> **Provided data**:

------------------------------------

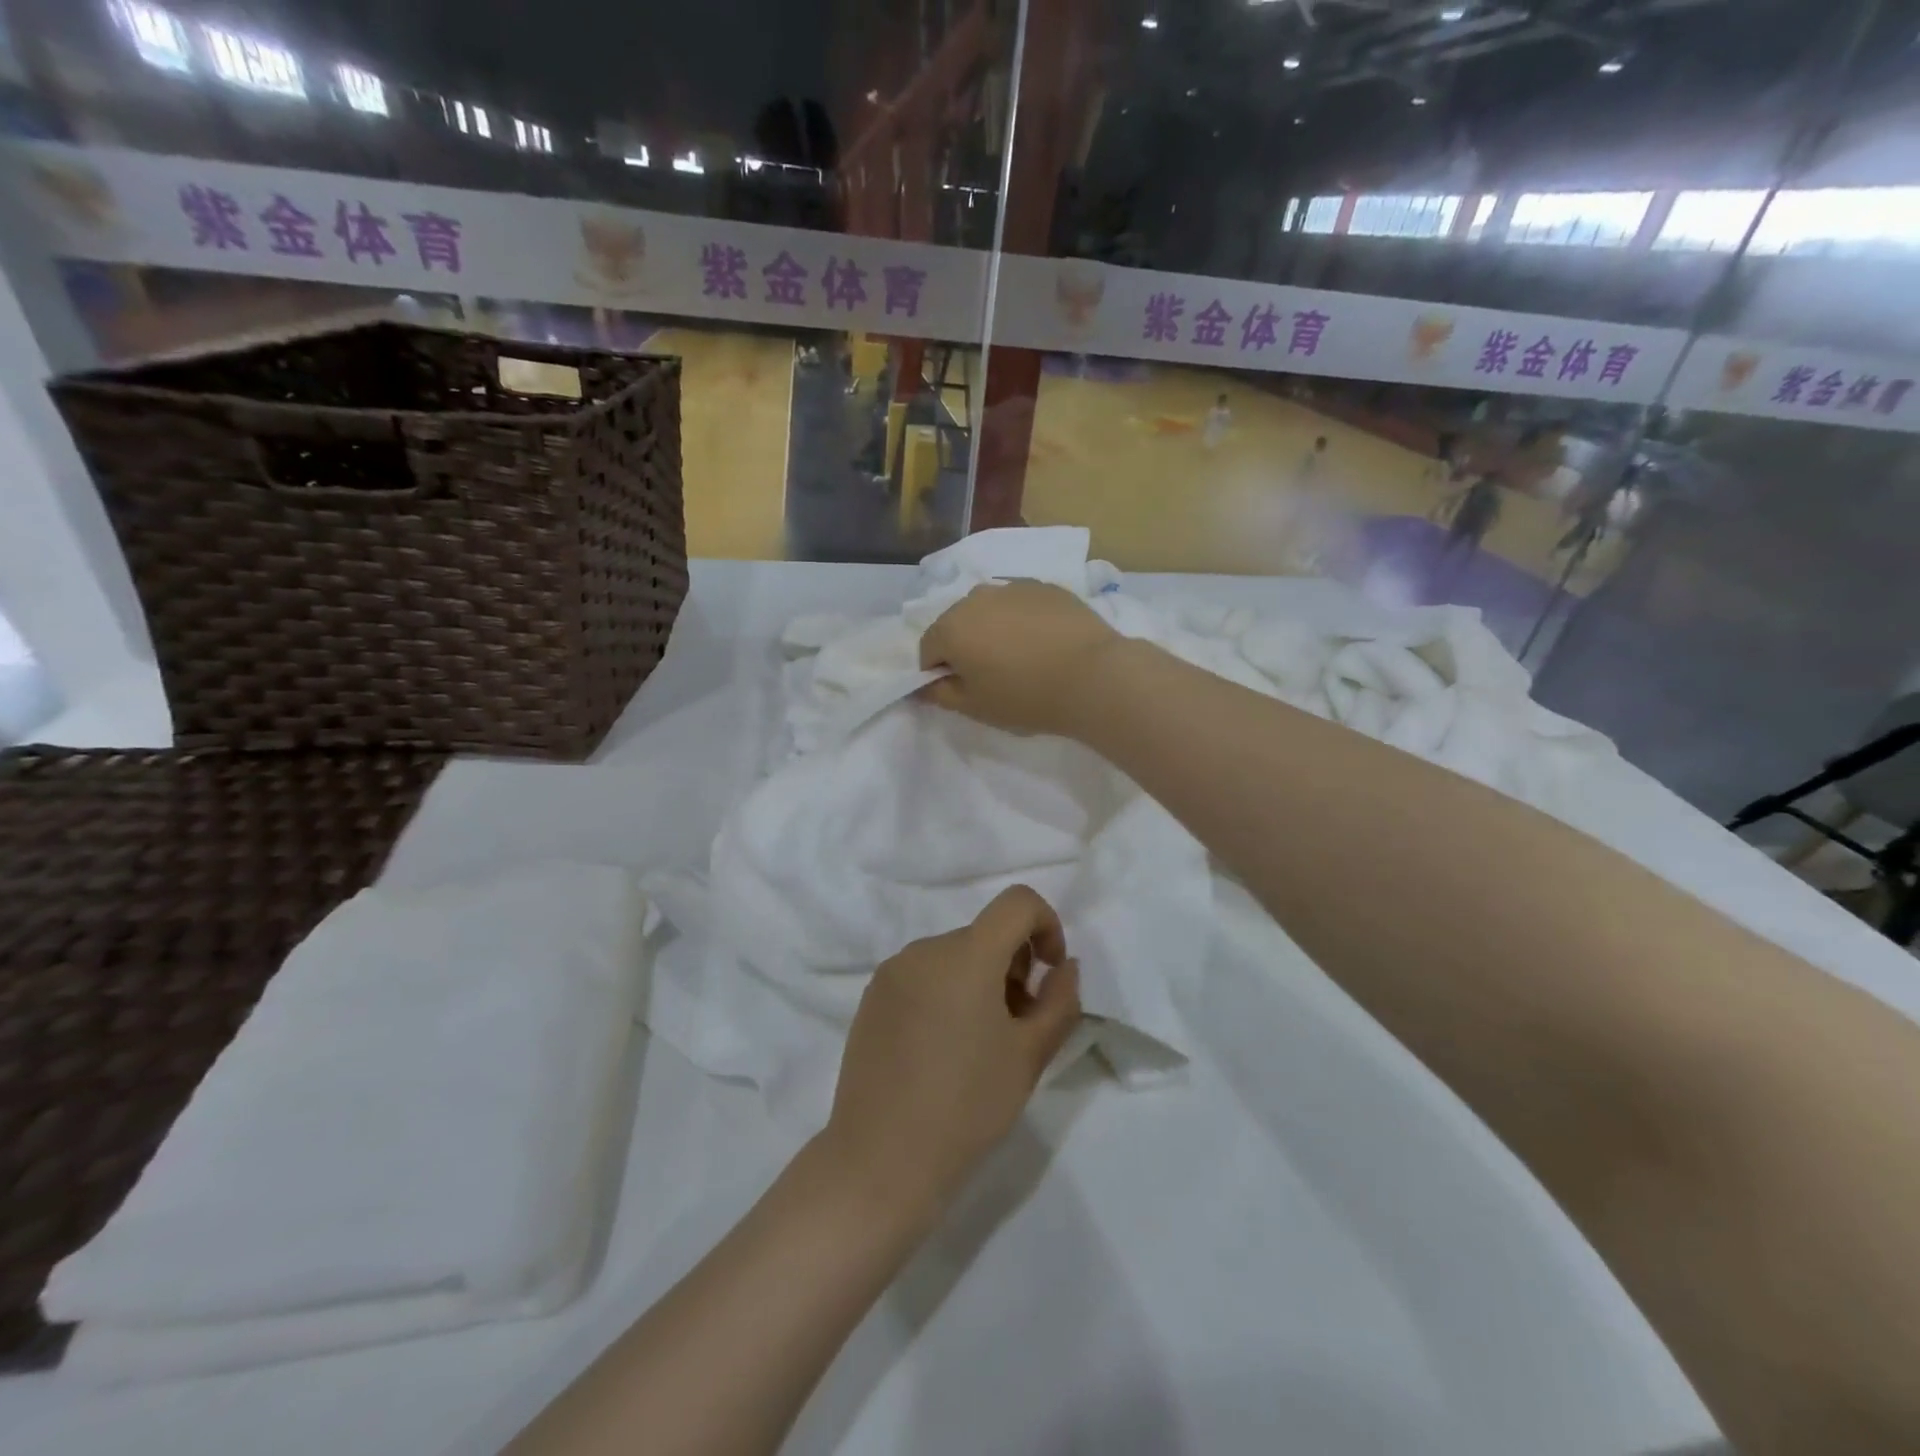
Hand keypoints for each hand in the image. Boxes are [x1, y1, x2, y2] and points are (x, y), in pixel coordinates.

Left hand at [822, 886, 1082, 1221]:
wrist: (881, 1161)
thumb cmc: (967, 1107)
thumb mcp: (1030, 1055)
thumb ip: (1060, 1001)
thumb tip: (1063, 967)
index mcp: (965, 954)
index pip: (1017, 902)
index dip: (1046, 925)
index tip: (1048, 974)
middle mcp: (924, 949)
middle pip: (985, 933)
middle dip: (1014, 965)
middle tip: (1019, 1025)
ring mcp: (892, 972)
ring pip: (954, 956)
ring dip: (980, 981)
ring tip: (981, 1043)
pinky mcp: (871, 997)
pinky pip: (923, 975)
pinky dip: (946, 992)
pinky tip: (942, 1049)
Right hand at [918, 580, 1121, 736]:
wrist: (1094, 676)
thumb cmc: (1027, 697)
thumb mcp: (976, 707)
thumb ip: (940, 694)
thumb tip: (921, 687)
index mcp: (951, 627)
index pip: (928, 649)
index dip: (939, 673)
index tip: (964, 691)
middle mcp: (976, 597)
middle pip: (957, 623)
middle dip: (965, 646)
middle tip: (992, 676)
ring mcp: (1013, 587)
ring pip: (989, 610)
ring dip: (993, 629)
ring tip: (1021, 657)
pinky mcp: (1046, 586)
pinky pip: (1020, 604)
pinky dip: (1023, 620)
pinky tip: (1045, 643)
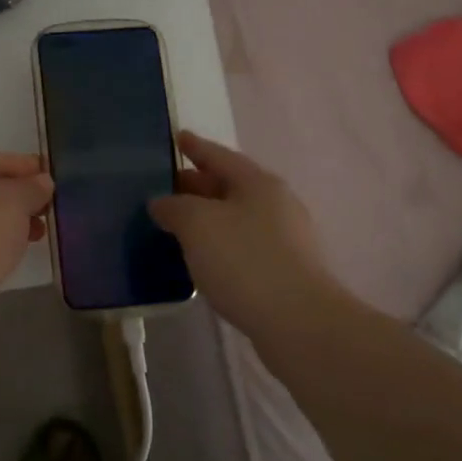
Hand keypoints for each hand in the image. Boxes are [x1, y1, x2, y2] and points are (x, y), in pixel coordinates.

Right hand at [148, 132, 337, 336]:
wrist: (299, 323)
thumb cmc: (245, 261)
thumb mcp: (197, 224)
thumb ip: (174, 207)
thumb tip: (162, 203)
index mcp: (258, 183)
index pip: (219, 156)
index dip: (195, 147)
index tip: (177, 137)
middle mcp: (276, 204)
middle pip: (229, 186)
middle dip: (197, 185)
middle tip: (165, 186)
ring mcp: (285, 239)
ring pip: (236, 218)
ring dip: (208, 218)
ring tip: (177, 224)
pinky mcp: (285, 272)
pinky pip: (243, 246)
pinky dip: (219, 244)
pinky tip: (201, 258)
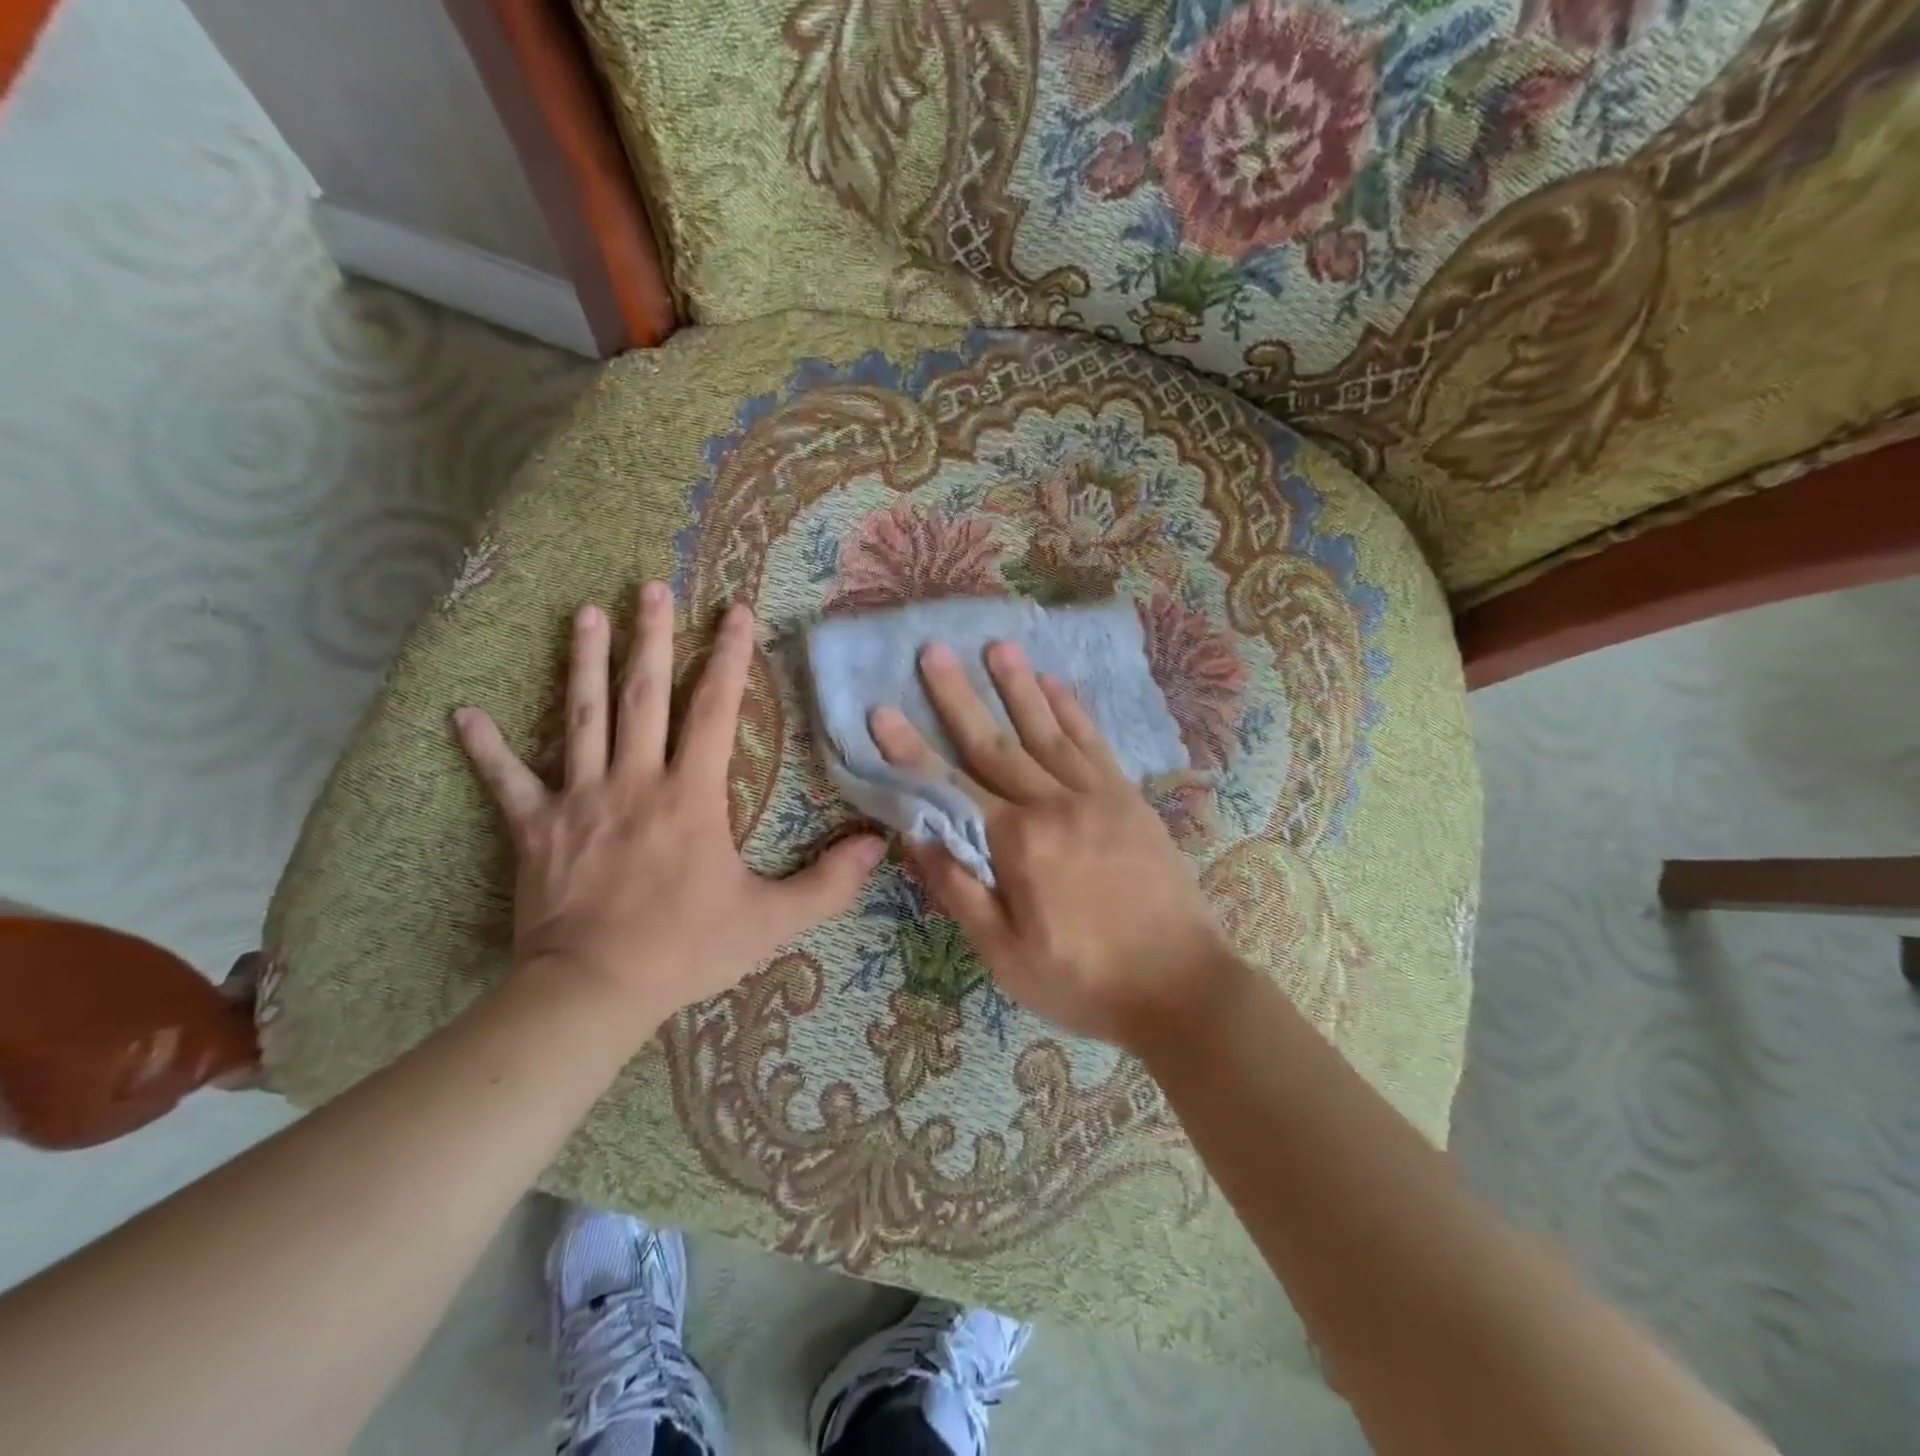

------------------------------------

> **How to complete this task**:
Pictures must be left out of the answer, which should be exactly the lines from the one holding "thumb tip: (162, 203)" through the last line of the entries above, both included; please add nothing.

> **Written answer**:
thumb tip: (162, 203)
index mcp: (258, 183)
index pip: (219, 156)
index dip: (195, 147)
index tip: (177, 137)
middle mcp: (276, 204)
middle pip: (229, 186)
middle dip: (197, 185)
middle tip: (165, 186)
ring mcp: (285, 239)
ring pip: (236, 218)
ring dip: (208, 218)
ring tip: (177, 224)
pinky mcp: (285, 272)
pinky pip: (243, 246)
pinky dip: (219, 244)
pinky tip: (201, 258)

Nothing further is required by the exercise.